REQUIREMENT:
Exactly transcribe the span of lines from the one containing "Figura Lendária" through the final line of the entries, inclusive, and nothing outside it. Exclude the pictures.

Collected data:
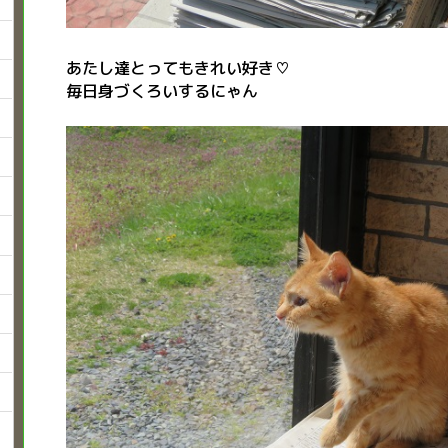
あたし達とってもきれい好き♡
毎日身づくろいするにゃん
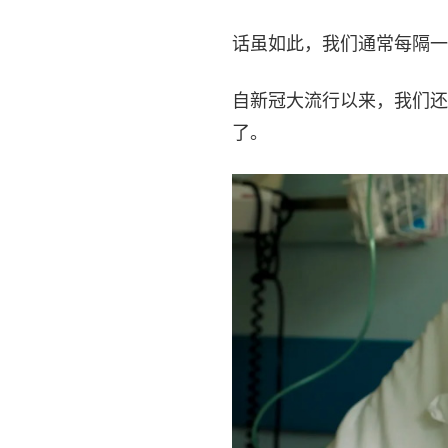
话虽如此，我们通常每隔一
自新冠大流行以来，我们还
了。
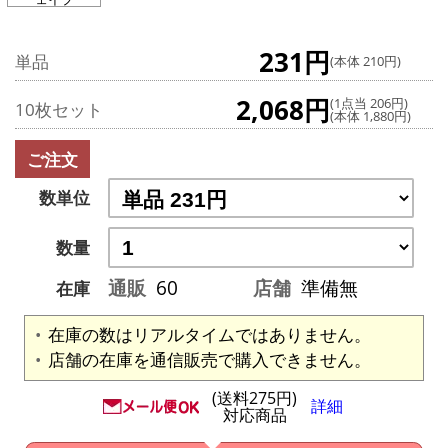
231円
単品
(本体 210円)
2,068円
(1点当 206円)
10枚セット
(本体 1,880円)
ご注文
数単位
数量
通販
60
店舗
準備無
在庫
在庫の数はリアルタイムではありません。
店舗の在庫を通信販売で購入できません。
(送料275円)
詳細
対応商品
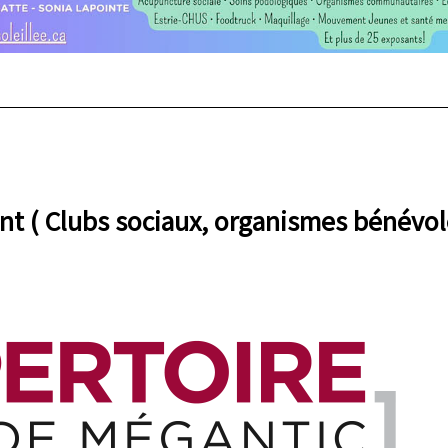
ent ( Clubs sociaux, organismes bénévol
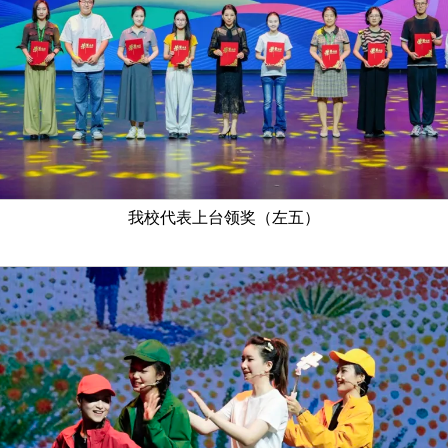
我校代表上台领奖（左五）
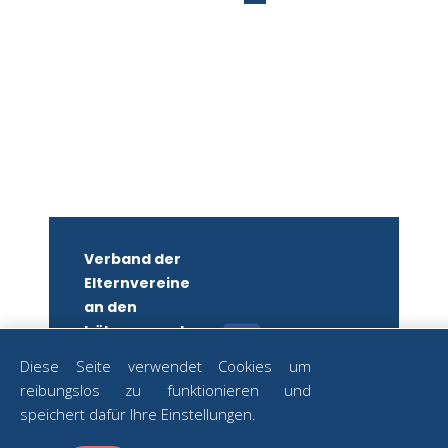
Verband der
Elternvereine
an den
höheren und
mittleren
Diese Seite verwendet Cookies um
Schulen
reibungslos zu funktionieren und
Wiens
ZUM
speichert dafür Ihre Einstellungen.
NEWSLETTER
ZVR-Nr.:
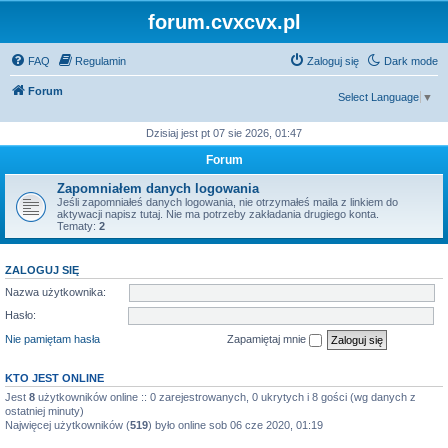
forum.cvxcvx.pl
FAQ
Regulamin
Zaloguj się
Dark mode
Forum
Select Language
▼
Dzisiaj jest pt 07 sie 2026, 01:47
Forum
Zapomniałem danych logowania
Jeśli zapomniałeś danych logowania, nie otrzymałeś maila z linkiem do
aktywacji napisz tutaj. Nie ma potrzeby zakładania drugiego konta.
Tematy:
2
ZALOGUJ SIĘ
Nazwa użytkownika:
Hasło:
Nie pamiętam hasła
Zapamiętaj mnie
KTO JEST ONLINE
Jest
8
użytkowników online :: 0 zarejestrowanych, 0 ukrytych i 8 gości (wg danych z
ostatniej minuty)
Najwięcej użytkowników (
519
) było online sob 06 cze 2020, 01:19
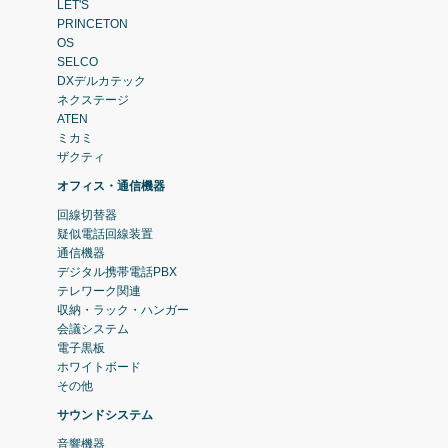
LET'S
PRINCETON
OS
SELCO
DXデルカテック
ネクステージ
ATEN
ミカミ
ザクティ
オフィス・通信機器
回線切替器
疑似電話回線装置
通信機器
デジタル携帯電話PBX
テレワーク関連
収納・ラック・ハンガー
会議システム
電子黒板
ホワイトボード
その他
サウンドシステム
音響機器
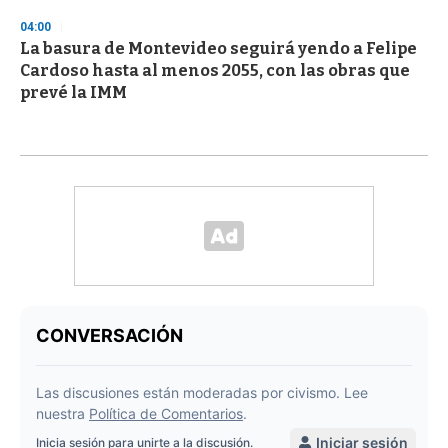
04:00
La basura de Montevideo seguirá yendo a Felipe
Cardoso hasta al menos 2055, con las obras que
prevé la IMM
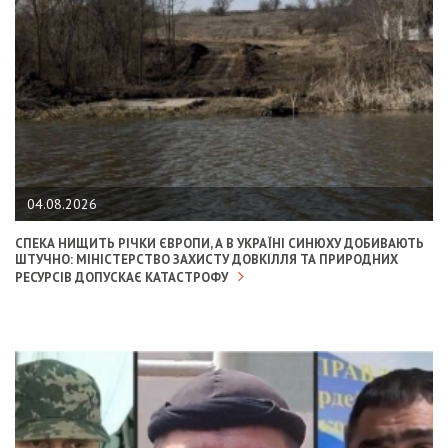
04.08.2026
СПЕКА НИЩИТЬ РІЧКИ ЄВРОПИ, А В УКРАЇНІ СИНЮХУ ДОБИВАЮТЬ
ШТУЧНО: МІНІСТЕРСТВО ЗАХИСТУ ДОВКІЛЛЯ ТА ПРИРОДНИХ
РЕСУРСІВ ДОПУСКАЄ КАТАСТРОФУ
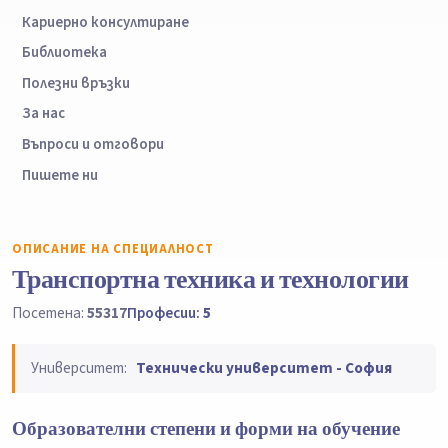
Кариерно консултиране
Библиотека
Полезни връзки
За нас
Въпроси и отговори
Пишете ни
ОПИСАНИЕ НА СПЕЦИАЛНОСТ
Транспортна техника и технологии
Посетена:
55317
Професии:
5
Университет:
Технически университет - София
Образователни степени и форми на обучение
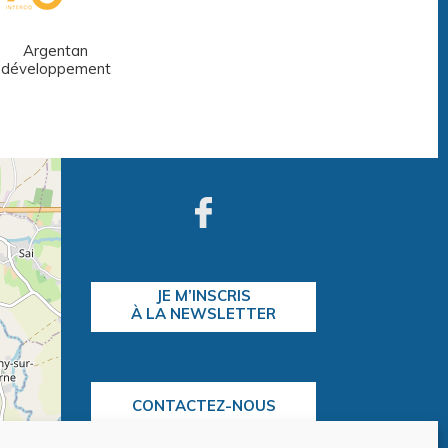
Argentan
Réseau des
développement
médiathèques
JE M’INSCRIS
À LA NEWSLETTER
CONTACTEZ-NOUS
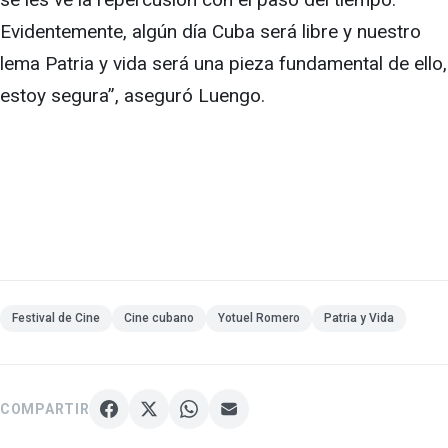
Evidentemente, algún día Cuba será libre y nuestro
lema Patria y vida será una pieza fundamental de ello,
estoy segura”, aseguró Luengo.
Festival de Cine
Cine cubano
Yotuel Romero
Patria y Vida
COMPARTIR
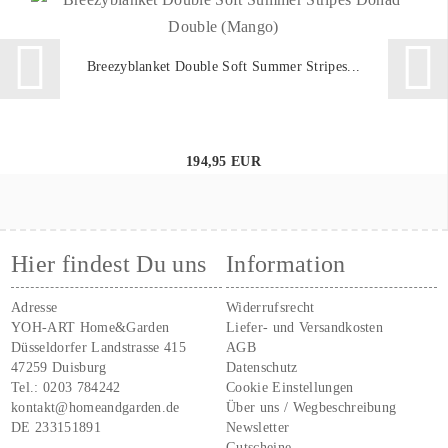
Breezyblanket Double Soft Summer Stripes...
194,95 EUR
Hier findest Du uns
Information
Adresse
Widerrufsrecht
YOH-ART Home&Garden
Liefer- und Versandkosten
Düsseldorfer Landstrasse 415
AGB
47259 Duisburg
Datenschutz
Tel.:
0203 784242
Cookie Einstellungen
kontakt@homeandgarden.de
Über uns / Wegbeschreibung
DE 233151891
Newsletter
Gutscheine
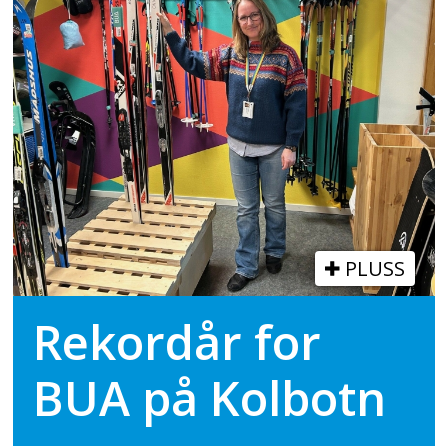
PLUSS
Rekordår for
BUA på Kolbotn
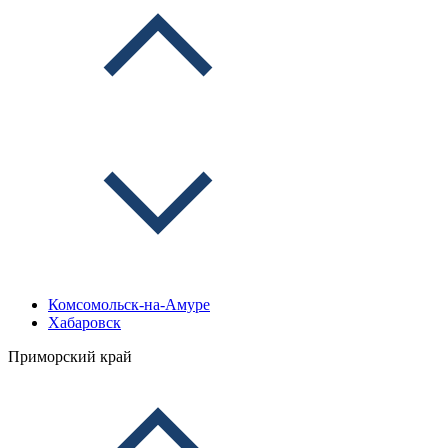
Комсомольск-на-Амуре
Хабаровск
Приморский край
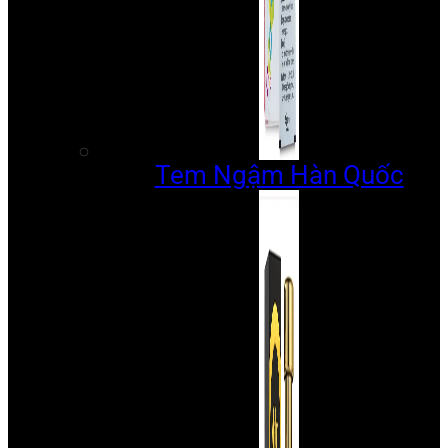
Tem Ngậm Hàn Quốc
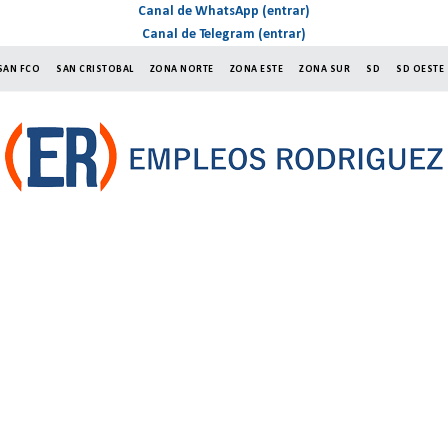
Canal de WhatsApp (entrar)
Canal de Telegram (entrar)
SAN FCO
SAN CRISTOBAL
ZONA NORTE
ZONA ESTE
ZONA SUR
SD
SD OESTE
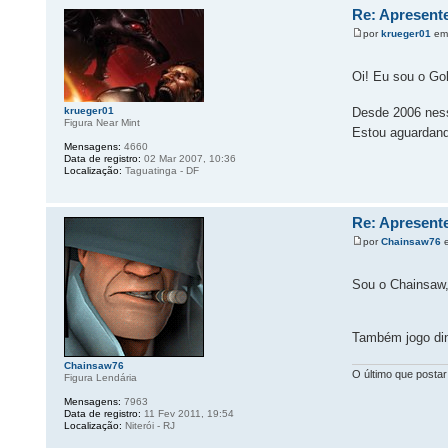
Re: Apresente
por
krueger01
em 
Oi! Eu sou o G
krueger01
Desde 2006 ness
Figura Near Mint
Estou aguardand
Mensagens:
4660
Data de registro:
02 Mar 2007, 10:36
Localização:
Taguatinga - DF
Re: Apresente
por
Chainsaw76
e
Sou o Chainsaw,
Também jogo din
Chainsaw76
O último que postar
Figura Lendária
Mensagens:
7963
Data de registro:
11 Fev 2011, 19:54
Localização:
Niterói - RJ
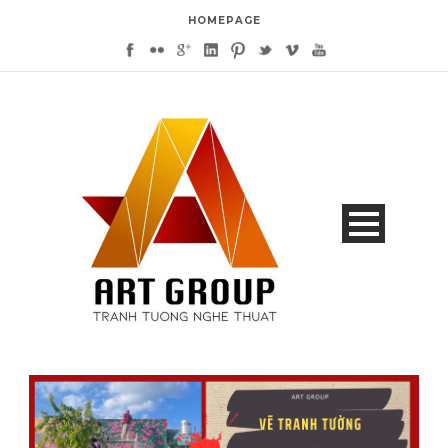
HOMEPAGE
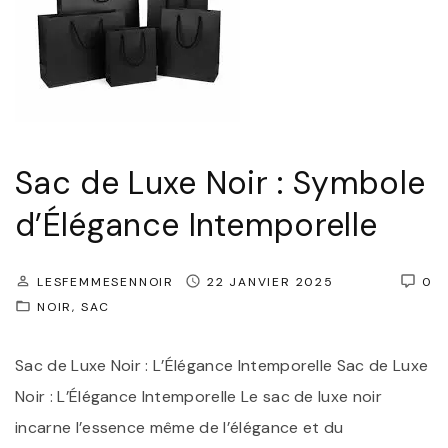
l
i
’
n
A
t
u
e
t
m
h
Sac de Luxe Noir : Symbole
p
e
o
d’Élégance Intemporelle
n
r
t
e
LESFEMMESENNOIR
22 JANVIER 2025
0
i
l
NOIR
SAC
c
l
i
e
Sac de Luxe Noir : L’Élégance Intemporelle Sac de Luxe
t
:
Noir : L’Élégance Intemporelle Le sac de luxe noir
é
l
incarne l’essence même de l’élégance et du
R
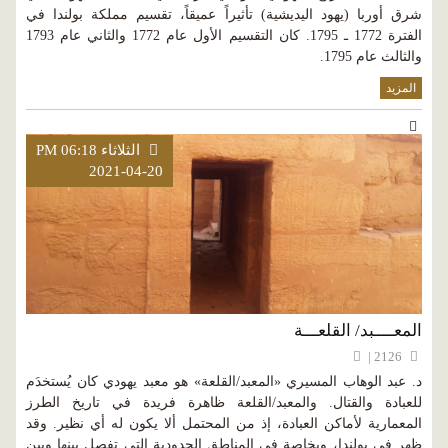
شرق أوربا (يهود اليديشية) تأثيراً عميقاً، تقسيم مملكة بولندا في
الفترة 1772 ـ 1795. كان التقسيم الأول عام 1772 والثاني عام 1793
والثالث عام 1795.
المزيد
الثلاثاء PM 06:18
2021-04-20
المعــــبد/ القلعـــة
2126 |
د. عبد الوهاب المسيري «المعبد/القلعة» هو معبد يهودي كان يُستخدَم
للعبادة والقتال. والمعبد/القلعة ظاهرة فريدة في تاريخ الطرز
المعمارية لأماكن العبادة، إذ من المحتمل ألا يكون له أي نظير. وقد
ظهر في بولندا، وبخاصة في المناطق الحدودية التي تفصل بينها وبين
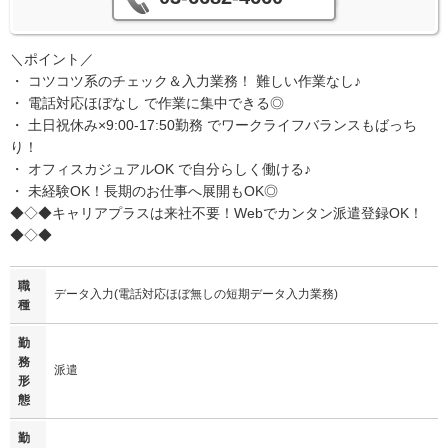
＼ポイント／
・ コツコツ系のチェック＆入力業務！ 難しい作業なし♪
・ 電話対応ほぼなし で作業に集中できる◎
・ 土日祝休み×9:00-17:50勤務 でワークライフバランスもばっち
り！
・ オフィスカジュアルOK で自分らしく働ける♪
・ 未経験OK！長期のお仕事へ展開もOK◎
◆◇◆キャリアプラスは来社不要！Webでカンタン派遣登録OK！
◆◇◆
職
データ入力(電話対応ほぼ無しの短期データ入力業務)
種
勤
務
派遣
形
態
勤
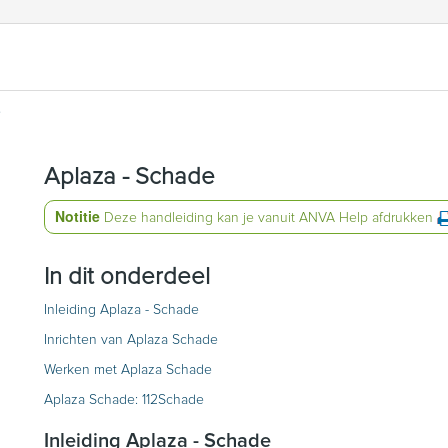
e
Aplaza - Schade
Notitie
Deze handleiding kan je vanuit ANVA Help afdrukken
In dit onderdeel
Inleiding Aplaza - Schade
Inrichten van Aplaza Schade
Werken met Aplaza Schade
Aplaza Schade: 112Schade
Inleiding Aplaza - Schade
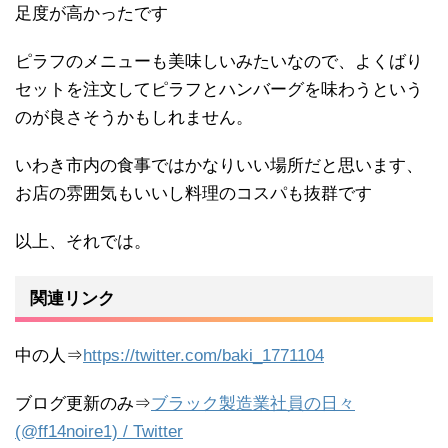
足度が高かったです
ピラフのメニューも美味しいみたいなので、よくばり
セットを注文してピラフとハンバーグを味わうという
のが良さそうかもしれません。
いわき市内の食事ではかなりいい場所だと思います、
お店の雰囲気もいいし料理のコスパも抜群です
以上、それでは。
関連リンク
中の人⇒
https://twitter.com/baki_1771104
ブログ更新のみ⇒
ブラック製造業社員の日々
(@ff14noire1) / Twitter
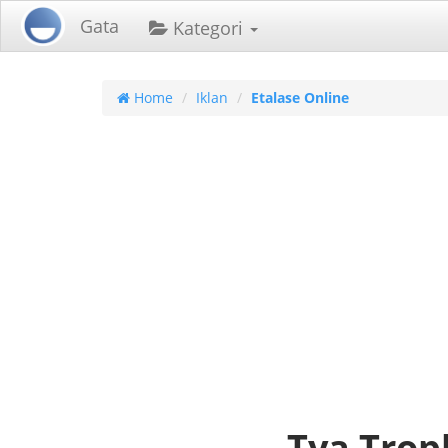
Gata
Kategori
Home
Iklan
Etalase Online
Tya Trop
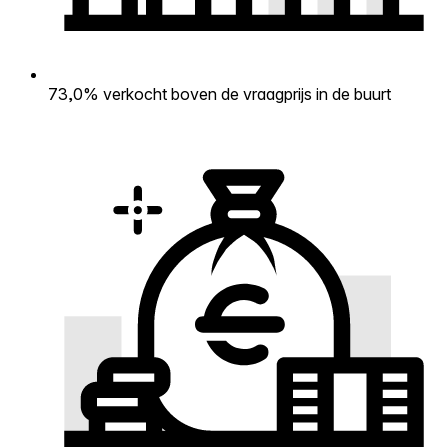
73,0% verkocht boven de vraagprijs in de buurt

WORKED SOLUTION:
Figura Lendária
Mensagens:
7963
Data de registro:
11 Fev 2011, 19:54
Localização:
Niterói - RJ
HOMEPAGE
l
i
’
n
A
t
u
e
t
m
h
Sac de Luxe Noir : Symbole
p
e
o
d’Élégance Intemporelle
n
r
t
e
LESFEMMESENNOIR
22 JANVIER 2025
0
i
l
NOIR
SAC
c
l
i
e
Sac de Luxe Noir : L’Élégance Intemporelle Sac de Luxe
t
:
Noir : L’Élégance Intemporelle Le sac de luxe noir
é
l
incarne l’essence même de l’élégance et du
R
شرق أوربا (يهود اليديشية) تأثيراً عميقاً، تقسيم مملكة بولندا في
الفترة 1772 ـ 1795. كان التقسيم الأول عام 1772 والثاني عام 1793
والثالث عام 1795.
المزيد
الثلاثاء PM 06:18
2021-04-20
المعــــبد/ القلعـــة
2126 |
د. عبد الوهاب المسيري «المعبد/القلعة» هو معبد يهودي كان يُستخدَم
للعبادة والقتال. والمعبد/القلعة ظاهرة فريدة في تاريخ الطرز
المعمارية لأماكن العبادة، إذ من المحتمل ألا يكون له أي نظير. وقد
ظهر في بولندا، وبخاصة في المناطق الحدودية التي تفصل بينها وبين
＼ポイント／
・ コツコツ系のチェック＆入力業務！ 難しい作業なし♪
・ 電話対応ほぼなし で作業に集中できる◎
・ 土日祝休み×9:00-17:50勤務 でワークライフバランスもばっち
り！
・ オフィスカジュアルOK で自分らしく働ける♪
・ 未経験OK！長期のお仕事へ展開もOK◎
◆◇◆キャリアプラスは来社不要！Webでカンタン派遣登録OK！
◆◇◆
職
データ入力(電話対応ほぼ無しの短期データ入力業務)
種
勤
務
派遣
形
態
勤
e
Aplaza - Schade
Notitie
Deze handleiding kan je vanuit ANVA Help afdrukken
In dit onderdeel
Inleiding Aplaza - Schade
Inrichten van Aplaza Schade
Werken met Aplaza Schade
Aplaza Schade: 112Schade
Inleiding Aplaza - Schade
足度が高かったです
ピラフのメニューも美味しいみたいなので、よくばり
セットを注文してピラフとハンバーグを味わうという
のが良さそうかもしれません。
いわき市内の食事ではかなりいい場所だと思います、
お店の雰囲気もいいし料理のコスパも抜群です
以上、それでは。
関連リンク
中の人⇒
https://twitter.com/baki_1771104
ブログ更新のみ⇒
ブラック製造業社員の日々
(@ff14noire1) / Twitter
Gata
Kategori
Home
Iklan
Etalase Online
Tya Trop
73,0% verkocht boven de vraagprijs in de buurt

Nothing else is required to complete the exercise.